本文抜粋:
ESJ57 一般講演(ポスター発表) P2-150
*原口 岳(京大・生態研),内田 昌男(国環研),柴田 康行(国環研),陀安 一郎(京大・生態研)
古典的な食物網理論では、生食連鎖と腐食連鎖は別個に理解されてきた。しかし近年、二つの食物連鎖は高次消費者を介して連結されており、この連結が群集やエネルギーの動態を理解する上で重要な要因である事が明らかになっている。このような連結性が変化する要因を解明する事は、より一般的な食物網理論を構築する上で有用である。我々は二つの食物連鎖は地上部と地下部という空間分割を伴う事に着目し、地下部由来の双翅目昆虫の捕食を通じて地上部と地下部を連結している樹上クモ類を研究対象とした。樹上クモ類は、生態系の空間構造を大きく変化させる森林植生の遷移に伴って腐食連鎖の依存度を高めるという仮説の下、食物網構造の指標として安定同位体、有機物の生産年代指標としてΔ14C を用いて遷移段階ごとの樹上食物網を調べた。
茨城県北茨城市に位置する老齢林と、周辺に点在する伐採後の経過年の異なる森林でエサ及びクモを採取し、各種同位体を分析した結果を報告する。

提供リスト:
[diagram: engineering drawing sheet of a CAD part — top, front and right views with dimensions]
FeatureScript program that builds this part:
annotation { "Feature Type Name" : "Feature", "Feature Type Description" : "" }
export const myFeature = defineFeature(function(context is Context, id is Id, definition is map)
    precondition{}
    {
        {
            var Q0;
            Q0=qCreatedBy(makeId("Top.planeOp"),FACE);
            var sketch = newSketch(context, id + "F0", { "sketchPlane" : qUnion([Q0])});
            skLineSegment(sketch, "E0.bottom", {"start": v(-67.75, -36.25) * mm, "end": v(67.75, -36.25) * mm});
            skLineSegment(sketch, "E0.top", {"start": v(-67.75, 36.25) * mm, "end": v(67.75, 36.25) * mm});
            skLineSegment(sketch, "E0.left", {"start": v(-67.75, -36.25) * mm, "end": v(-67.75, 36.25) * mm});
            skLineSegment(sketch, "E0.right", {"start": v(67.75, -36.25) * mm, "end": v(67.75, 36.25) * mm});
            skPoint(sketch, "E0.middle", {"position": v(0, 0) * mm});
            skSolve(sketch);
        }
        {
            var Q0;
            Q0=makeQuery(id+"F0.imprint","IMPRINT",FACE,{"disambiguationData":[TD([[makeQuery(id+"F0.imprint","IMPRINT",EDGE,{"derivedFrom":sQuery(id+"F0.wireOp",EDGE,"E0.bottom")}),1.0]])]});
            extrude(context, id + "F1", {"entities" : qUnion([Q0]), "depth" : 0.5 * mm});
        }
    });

課題 1: 樹上クモ類の食物網に関する本文から、「古典的な食物網理論では、生食」で始まり「体を分析した結果を報告する。」まで続く部分をそのまま抜き出すこと。
課題 2: 樹上クモ類の食物網に関する本文の内容を2文で要約せよ。
課題 3: 樹上クモ類の食物網に関する本文について、最後の文のあとに続く内容を書き継げ。

回答 1:
古典的な食物網理論では、生食連鎖と腐食連鎖は別個に理解されてきた。しかし近年、二つの食物連鎖は高次消費者を介して連結されており、この連結が群集やエネルギーの動態を理解する上で重要な要因である事が明らかになっている。このような連結性が変化する要因を解明する事は、より一般的な食物網理論を構築する上で有用である。我々は二つの食物連鎖は地上部と地下部という空間分割を伴う事に着目し、地下部由来の双翅目昆虫の捕食を通じて地上部と地下部を連結している樹上クモ類を研究対象とした。樹上クモ類は、生態系の空間構造を大きく変化させる森林植生の遷移に伴って腐食連鎖の依存度を高めるという仮説の下、食物網構造の指標として安定同位体、有機物の生産年代指標としてΔ14C を用いて遷移段階ごとの樹上食物網を調べた。
茨城県北茨城市に位置する老齢林と、周辺に点在する伐採後の経過年の異なる森林でエサ及びクモを採取し、各種同位体を分析した結果を報告する。

回答 2: 近年、生食連鎖と腐食連鎖は高次消費者を介して連結されていることが明らかになっている。本研究は、地下部由来の双翅目昆虫を捕食して地上部と地下部を連結する樹上クモ類が森林遷移に伴って腐食連鎖への依存度を高めるという仮説の下で、茨城県北茨城市の老齢林と、伐採後の経過年の異なる森林でエサとクモを採取し、安定同位体とΔ14Cを用いて遷移段階ごとの樹上食物網を調べた結果を報告するものである。

回答 3:
双翅目は樹上から採集されたエサと比べて古い炭素起源 (高いΔ14C) を示し、この事と先行研究から双翅目は腐食連鎖、樹上昆虫は生食連鎖上に位置づけられると判断された。安定同位体比から各エサの寄与率を求めると、クモの種によって樹上エサと地下部由来エサを異なる比率で利用しており、調査地の林齢による傾向はなかった。また、双翅目の寄与率が高いほどクモの炭素起源は高く、双翅目を介して腐食連鎖由来のエサ流入が起きている事も確かめられた。以上より、樹上の生食連鎖への腐植生資源の流入は二次遷移過程を通じて一般的に見られる一方、一部の捕食者は老齢林でも生食連鎖に強く依存している事が明らかになった。樹上における腐食連鎖の寄与の全体像を明らかにするには、個々の捕食者の機能特性と植生遷移に伴う群集変化に着目して研究を進める必要がある。